Reproduce without changes the lines of the items below, from the line that contains "genus: Infundibulicybe" through the final line of the items, with both of those lines included.
** begin Provided records **
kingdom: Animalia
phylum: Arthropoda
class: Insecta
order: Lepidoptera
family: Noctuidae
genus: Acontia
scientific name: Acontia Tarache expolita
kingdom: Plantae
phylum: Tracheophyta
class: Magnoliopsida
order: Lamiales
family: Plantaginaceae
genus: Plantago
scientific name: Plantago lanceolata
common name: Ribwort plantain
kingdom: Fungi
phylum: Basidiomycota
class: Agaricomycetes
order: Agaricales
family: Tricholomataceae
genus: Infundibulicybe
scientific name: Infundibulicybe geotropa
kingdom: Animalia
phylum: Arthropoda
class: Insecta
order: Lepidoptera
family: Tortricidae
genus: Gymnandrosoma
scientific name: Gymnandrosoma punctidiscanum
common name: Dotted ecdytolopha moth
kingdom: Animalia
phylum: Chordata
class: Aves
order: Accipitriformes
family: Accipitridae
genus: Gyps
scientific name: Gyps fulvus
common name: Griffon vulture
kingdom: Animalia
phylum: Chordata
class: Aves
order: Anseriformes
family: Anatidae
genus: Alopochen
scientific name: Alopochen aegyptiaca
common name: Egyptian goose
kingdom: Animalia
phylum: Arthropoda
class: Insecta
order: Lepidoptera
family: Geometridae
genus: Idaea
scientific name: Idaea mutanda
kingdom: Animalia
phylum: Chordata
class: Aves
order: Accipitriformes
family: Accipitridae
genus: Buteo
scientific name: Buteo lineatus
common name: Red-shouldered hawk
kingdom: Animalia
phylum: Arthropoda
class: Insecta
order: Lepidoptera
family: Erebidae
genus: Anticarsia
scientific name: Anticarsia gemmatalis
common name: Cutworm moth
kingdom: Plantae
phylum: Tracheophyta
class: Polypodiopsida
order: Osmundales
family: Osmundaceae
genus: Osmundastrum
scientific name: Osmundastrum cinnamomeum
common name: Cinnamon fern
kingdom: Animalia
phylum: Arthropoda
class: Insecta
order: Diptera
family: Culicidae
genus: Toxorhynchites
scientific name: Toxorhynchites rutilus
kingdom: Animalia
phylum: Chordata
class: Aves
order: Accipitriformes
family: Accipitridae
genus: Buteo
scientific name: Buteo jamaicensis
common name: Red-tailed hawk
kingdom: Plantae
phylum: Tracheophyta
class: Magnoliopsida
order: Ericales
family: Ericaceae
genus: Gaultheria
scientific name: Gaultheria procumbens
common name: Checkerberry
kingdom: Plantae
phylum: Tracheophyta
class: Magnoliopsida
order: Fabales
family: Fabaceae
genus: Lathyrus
** end Provided records **
Finished task:
genus: Infundibulicybe
scientific name: Infundibulicybe geotropa
kingdom: Animalia
phylum: Arthropoda
class: Insecta
order: Lepidoptera
family: Tortricidae
genus: Gymnandrosoma
scientific name: Gymnandrosoma punctidiscanum
common name: Dotted ecdytolopha moth
kingdom: Animalia
phylum: Chordata
class: Aves
order: Accipitriformes
family: Accipitridae
genus: Gyps
scientific name: Gyps fulvus
common name: Griffon vulture
kingdom: Animalia
phylum: Chordata
class: Aves
order: Anseriformes
family: Anatidae
genus: Alopochen
scientific name: Alopochen aegyptiaca
common name: Egyptian goose
kingdom: Animalia
phylum: Arthropoda
class: Insecta
order: Lepidoptera
family: Geometridae
genus: Idaea
scientific name: Idaea mutanda
kingdom: Animalia
phylum: Chordata
class: Aves
order: Accipitriformes
family: Accipitridae
genus: Buteo
scientific name: Buteo lineatus
common name: Red-shouldered hawk
kingdom: Animalia
phylum: Arthropoda
class: Insecta
order: Lepidoptera
family: Erebidae
genus: Anticarsia
scientific name: Anticarsia gemmatalis
common name: Cutworm moth
kingdom: Plantae
phylum: Tracheophyta
class: Polypodiopsida
order: Osmundales
family: Osmundaceae
genus: Osmundastrum
scientific name: Osmundastrum cinnamomeum
common name: Cinnamon fern
kingdom: Animalia
phylum: Arthropoda
class: Insecta
order: Diptera
family: Culicidae
genus: Toxorhynchites
scientific name: Toxorhynchites rutilus
kingdom: Animalia
phylum: Chordata
class: Aves
order: Accipitriformes
family: Accipitridae
genus: Buteo
scientific name: Buteo jamaicensis
common name: Red-tailed hawk
kingdom: Plantae
phylum: Tracheophyta
class: Magnoliopsida
order: Ericales
family: Ericaceae
genus: Gaultheria
scientific name: Gaultheria procumbens
common name: Checkerberry
kingdom: Plantae
phylum: Tracheophyta
class: Magnoliopsida
order: Fabales
family: Fabaceae
genus: Lathyrus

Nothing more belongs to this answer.